– Тихо, тихо, не шуми! – большой пушистый хомяк подхватил под локоток стоящую рядом хомячиху и слегка сжал его.
– Почему? – сдавленно пискнула она – Что будет?
– Не знаю, но шаман говорил не шуметь, если мы сюда попадем!
– Ой, как страшно, – тихонько ответила она и шмыгнула носом.
Два хомяка прятались за книжным стеллажом, выглядывая буквально одним глазком. Перед любопытными носами разворачивалась огромная, темная комната, заставленная свечами. В углу большая кровать с балдахином чуть-чуть левитировала над полом, слегка касаясь его обгрызанными деревянными ножками. Балдахин светился изнутри синим, и от него тянулись длинные разноцветные нити к столу в другом углу комнаты. Одна из нитей висела прямо над головами двух любопытных хомяков. Хомяк серьезно посмотрел на нее и пошевелил усами. Пылинка попала в мокрый нос и тот чихнул, старательно закрываясь локтем, но нить все равно задел. Та завибрировала.
– Ой, что сейчас будет, – с ужасом произнесла хомячиха и прикрыла глаза пушистыми лапами.
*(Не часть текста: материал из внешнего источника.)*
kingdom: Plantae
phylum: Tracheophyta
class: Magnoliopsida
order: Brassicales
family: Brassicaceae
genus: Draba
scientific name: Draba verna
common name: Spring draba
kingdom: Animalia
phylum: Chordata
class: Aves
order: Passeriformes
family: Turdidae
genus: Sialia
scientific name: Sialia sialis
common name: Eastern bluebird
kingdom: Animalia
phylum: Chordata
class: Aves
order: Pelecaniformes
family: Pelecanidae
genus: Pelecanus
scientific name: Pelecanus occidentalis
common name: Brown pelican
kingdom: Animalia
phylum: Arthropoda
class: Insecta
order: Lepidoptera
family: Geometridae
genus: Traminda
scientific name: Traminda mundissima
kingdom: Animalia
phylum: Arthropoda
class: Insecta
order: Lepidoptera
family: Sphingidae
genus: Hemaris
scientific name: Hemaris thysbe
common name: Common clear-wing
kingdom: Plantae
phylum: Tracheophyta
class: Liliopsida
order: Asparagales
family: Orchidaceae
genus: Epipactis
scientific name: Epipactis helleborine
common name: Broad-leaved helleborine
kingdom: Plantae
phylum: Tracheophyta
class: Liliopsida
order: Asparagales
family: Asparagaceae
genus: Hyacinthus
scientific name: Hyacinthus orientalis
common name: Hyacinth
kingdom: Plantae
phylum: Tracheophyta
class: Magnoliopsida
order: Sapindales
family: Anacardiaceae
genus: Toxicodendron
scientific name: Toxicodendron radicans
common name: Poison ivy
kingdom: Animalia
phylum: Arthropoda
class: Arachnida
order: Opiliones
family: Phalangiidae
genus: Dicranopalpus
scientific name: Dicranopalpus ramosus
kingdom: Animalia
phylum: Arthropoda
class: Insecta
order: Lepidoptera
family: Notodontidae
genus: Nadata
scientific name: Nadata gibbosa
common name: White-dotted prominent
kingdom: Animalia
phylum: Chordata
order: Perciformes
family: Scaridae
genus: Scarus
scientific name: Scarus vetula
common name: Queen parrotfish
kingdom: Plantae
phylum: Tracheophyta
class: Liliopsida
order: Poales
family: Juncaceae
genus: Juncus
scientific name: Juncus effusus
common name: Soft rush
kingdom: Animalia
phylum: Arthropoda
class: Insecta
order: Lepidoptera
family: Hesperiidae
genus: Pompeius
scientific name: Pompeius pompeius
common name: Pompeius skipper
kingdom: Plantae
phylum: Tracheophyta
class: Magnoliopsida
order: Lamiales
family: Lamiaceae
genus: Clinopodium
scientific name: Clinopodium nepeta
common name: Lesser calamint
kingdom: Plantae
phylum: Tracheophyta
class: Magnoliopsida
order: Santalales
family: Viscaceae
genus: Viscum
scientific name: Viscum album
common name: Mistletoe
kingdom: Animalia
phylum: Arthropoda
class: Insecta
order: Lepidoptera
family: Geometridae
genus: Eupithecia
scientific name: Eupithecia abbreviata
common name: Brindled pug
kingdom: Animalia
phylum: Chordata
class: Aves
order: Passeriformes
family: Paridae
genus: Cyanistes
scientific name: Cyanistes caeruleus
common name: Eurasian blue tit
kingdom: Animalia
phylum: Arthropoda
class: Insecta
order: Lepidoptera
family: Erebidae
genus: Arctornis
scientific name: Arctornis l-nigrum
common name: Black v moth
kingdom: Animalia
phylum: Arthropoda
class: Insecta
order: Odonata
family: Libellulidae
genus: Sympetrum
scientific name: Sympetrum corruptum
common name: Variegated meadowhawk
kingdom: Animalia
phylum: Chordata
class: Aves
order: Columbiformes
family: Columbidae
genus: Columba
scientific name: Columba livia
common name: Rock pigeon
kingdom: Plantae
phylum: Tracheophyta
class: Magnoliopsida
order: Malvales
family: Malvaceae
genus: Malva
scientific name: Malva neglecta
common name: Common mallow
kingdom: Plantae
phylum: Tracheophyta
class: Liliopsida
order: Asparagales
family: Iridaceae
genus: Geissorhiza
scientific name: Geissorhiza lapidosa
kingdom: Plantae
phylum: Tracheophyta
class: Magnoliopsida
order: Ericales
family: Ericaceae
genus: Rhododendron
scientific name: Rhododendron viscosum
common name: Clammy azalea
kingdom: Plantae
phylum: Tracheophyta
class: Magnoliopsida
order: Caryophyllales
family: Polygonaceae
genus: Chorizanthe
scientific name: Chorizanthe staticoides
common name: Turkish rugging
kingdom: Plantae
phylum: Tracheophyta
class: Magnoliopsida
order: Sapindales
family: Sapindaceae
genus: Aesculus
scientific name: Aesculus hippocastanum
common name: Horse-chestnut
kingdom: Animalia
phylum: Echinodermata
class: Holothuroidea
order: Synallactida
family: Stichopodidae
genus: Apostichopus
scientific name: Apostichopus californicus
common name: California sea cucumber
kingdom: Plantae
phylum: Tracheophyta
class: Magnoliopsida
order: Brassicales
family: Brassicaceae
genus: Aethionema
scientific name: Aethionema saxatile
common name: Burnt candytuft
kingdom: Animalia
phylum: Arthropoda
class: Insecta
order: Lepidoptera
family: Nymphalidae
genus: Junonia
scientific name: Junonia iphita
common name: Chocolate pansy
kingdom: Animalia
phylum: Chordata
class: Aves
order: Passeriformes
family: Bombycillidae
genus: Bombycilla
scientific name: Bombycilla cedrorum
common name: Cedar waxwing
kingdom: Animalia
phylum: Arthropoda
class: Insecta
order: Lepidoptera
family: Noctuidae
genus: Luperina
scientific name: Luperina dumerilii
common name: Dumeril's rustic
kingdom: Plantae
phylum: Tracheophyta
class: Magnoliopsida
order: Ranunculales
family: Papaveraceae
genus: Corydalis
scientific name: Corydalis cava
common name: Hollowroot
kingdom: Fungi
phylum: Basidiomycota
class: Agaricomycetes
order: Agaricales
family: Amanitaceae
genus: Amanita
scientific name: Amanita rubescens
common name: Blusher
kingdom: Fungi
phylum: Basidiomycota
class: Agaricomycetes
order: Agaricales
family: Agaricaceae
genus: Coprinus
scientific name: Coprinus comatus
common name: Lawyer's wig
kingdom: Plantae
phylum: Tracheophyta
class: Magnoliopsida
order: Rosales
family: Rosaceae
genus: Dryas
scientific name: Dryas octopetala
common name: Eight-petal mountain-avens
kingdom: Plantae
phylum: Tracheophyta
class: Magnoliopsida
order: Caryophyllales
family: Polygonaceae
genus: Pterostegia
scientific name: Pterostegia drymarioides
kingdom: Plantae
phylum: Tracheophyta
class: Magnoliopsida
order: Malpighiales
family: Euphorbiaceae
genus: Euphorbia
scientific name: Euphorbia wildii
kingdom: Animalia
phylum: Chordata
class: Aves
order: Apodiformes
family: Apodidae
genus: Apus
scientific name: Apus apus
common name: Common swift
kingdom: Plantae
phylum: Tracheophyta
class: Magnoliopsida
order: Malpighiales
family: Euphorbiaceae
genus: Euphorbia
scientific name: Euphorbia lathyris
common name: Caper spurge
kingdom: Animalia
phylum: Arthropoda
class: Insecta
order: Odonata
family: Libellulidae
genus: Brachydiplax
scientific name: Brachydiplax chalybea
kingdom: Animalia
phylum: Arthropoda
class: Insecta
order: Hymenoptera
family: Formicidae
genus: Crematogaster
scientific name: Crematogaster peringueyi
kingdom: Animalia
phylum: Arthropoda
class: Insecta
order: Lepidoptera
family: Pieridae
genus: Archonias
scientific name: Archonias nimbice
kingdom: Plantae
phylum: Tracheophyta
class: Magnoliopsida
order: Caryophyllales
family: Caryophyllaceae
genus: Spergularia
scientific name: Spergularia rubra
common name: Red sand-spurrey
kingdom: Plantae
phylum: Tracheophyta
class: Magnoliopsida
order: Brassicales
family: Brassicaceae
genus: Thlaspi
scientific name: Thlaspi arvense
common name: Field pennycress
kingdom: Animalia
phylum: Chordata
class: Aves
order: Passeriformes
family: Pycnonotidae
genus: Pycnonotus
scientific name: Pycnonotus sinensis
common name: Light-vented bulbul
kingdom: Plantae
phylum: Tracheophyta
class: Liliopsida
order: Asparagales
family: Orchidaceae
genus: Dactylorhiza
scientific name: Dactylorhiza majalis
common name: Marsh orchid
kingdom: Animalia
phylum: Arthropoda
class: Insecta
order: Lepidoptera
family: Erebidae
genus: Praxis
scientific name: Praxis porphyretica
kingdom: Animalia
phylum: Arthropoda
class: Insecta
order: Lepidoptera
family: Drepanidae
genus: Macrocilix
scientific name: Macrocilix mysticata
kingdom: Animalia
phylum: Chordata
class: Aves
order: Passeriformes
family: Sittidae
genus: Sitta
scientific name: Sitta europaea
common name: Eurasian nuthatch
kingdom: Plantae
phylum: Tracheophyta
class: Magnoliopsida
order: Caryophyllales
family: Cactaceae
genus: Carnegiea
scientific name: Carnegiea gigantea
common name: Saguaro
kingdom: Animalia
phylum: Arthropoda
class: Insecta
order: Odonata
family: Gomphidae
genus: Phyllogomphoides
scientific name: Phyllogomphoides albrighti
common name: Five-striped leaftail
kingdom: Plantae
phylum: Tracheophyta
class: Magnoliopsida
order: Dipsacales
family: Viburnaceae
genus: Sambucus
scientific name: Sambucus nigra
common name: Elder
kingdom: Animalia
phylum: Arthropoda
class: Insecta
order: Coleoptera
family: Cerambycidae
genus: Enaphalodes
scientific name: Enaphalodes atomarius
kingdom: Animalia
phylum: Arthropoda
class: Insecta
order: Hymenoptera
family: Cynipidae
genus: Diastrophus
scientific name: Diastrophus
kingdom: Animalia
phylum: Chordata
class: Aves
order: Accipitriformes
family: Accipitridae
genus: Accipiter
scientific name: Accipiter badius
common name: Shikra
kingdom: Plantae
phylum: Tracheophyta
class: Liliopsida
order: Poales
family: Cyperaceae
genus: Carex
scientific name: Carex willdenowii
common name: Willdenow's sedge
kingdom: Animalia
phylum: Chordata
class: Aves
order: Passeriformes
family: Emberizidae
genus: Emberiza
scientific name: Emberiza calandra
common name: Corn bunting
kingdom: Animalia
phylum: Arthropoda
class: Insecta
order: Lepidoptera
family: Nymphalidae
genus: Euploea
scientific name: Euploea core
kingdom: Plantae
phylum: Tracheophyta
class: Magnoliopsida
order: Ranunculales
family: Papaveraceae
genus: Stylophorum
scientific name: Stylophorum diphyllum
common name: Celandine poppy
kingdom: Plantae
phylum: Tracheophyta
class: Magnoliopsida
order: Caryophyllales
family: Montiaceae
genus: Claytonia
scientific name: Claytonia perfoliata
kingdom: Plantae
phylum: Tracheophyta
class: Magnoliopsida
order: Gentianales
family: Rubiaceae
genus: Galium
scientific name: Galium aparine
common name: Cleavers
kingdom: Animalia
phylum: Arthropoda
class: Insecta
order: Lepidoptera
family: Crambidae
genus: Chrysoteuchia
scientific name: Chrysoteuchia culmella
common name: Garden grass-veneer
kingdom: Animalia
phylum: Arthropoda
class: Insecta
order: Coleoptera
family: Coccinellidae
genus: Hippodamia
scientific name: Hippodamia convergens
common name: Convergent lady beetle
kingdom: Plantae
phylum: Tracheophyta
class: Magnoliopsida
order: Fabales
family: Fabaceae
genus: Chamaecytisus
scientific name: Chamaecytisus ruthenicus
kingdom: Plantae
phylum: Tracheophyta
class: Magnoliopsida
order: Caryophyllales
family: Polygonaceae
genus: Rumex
Нить натянулась, зазвенела, тоненько, еле слышно. Огромное существо за столом перестало стучать по клавишам печатной машинки и прислушалось. Все нити, что тянулись через комнату, заканчивались в машинке, заправляя ее будто чернилами.
Прошла томительная минута. Существо устало потрясло головой и потерло глаза. Взяло прозрачную чашку, наполненную ароматным чаем – маленькие носы хомяков даже в этом углу чувствовали запах – и сделало глоток. Потом крутанулось на стуле и посмотрело в окно у себя за спиной. Там шумел лес… недавно прошел дождь, влажный воздух наполнял комнату, небо темнело. Зажглась первая звезда. Тонкие линии облаков перечеркивали небо. За окном стояли белые ночи. Темные деревья шумели, хомяки дышали еле-еле, существо молчало.
– Так… а почему ничего не происходит? – опять спросила хомячиха.
– Ну… не всегда что-то происходит.
– То есть оно просто сидит и смотрит? И стучит по этой странной штуковине? – она показала коготком на машинку на столе.
– Да.
– А зачем?
– Видишь, там белые листы? Когда оно стучит по клавишам, на белом листе появляемся мы, – хомяк важно погладил усы.
– Погоди, но ведь мы здесь.
– Так это… про нас еще не написали. Пойдем? Придем сюда завтра.
И два хомяка скользнули за большой книжный стеллаж с еще ненаписанными, призрачными книгами. Но висевшая над ними нить снова зазвенела, а огромное существо повернулось к машинке. По клавишам зашуршали пальцы, а на бумаге проступили слова.
«Это был необычный для хомячьего племени день. Шаманы об этом дне говорили множество лун назад, но никто не верил…»
Крупный капибара Гитан сидел на крыльце своего дома и пел. Звуки банджо, быстро извлекаемые толстыми пальчиками, переплетались с песней, идущей из самого сердца, разносясь по всей деревне.
– La- la – la- lai…
Напротив крыльца Гитана на поваленных деревьях расположились слушатели. Стволы давно были отполированы их пушистыми попами. Кто-то, закрыв глаза, раскачивался, всей душой проникаясь музыкой. Кто-то двигался из стороны в сторону, подняв лапы и неловко задевая соседей. Кто-то сосредоточенно грыз кукурузу, принесенную на концерт
– La- la – la- lai
Vivre ma vie comme un gitan
Avoir la musique dans le sang
Et pour l’amour n’avoir dans la peau
Qu’une seule femme a la fois
Гитан прибыл несколько месяцев назад и пел на своем родном языке, который никто не понимал. Но все думали, что он поет о любви. Почти так и было. Он пел о своей жизни цыгана, которая, конечно, и есть любовь.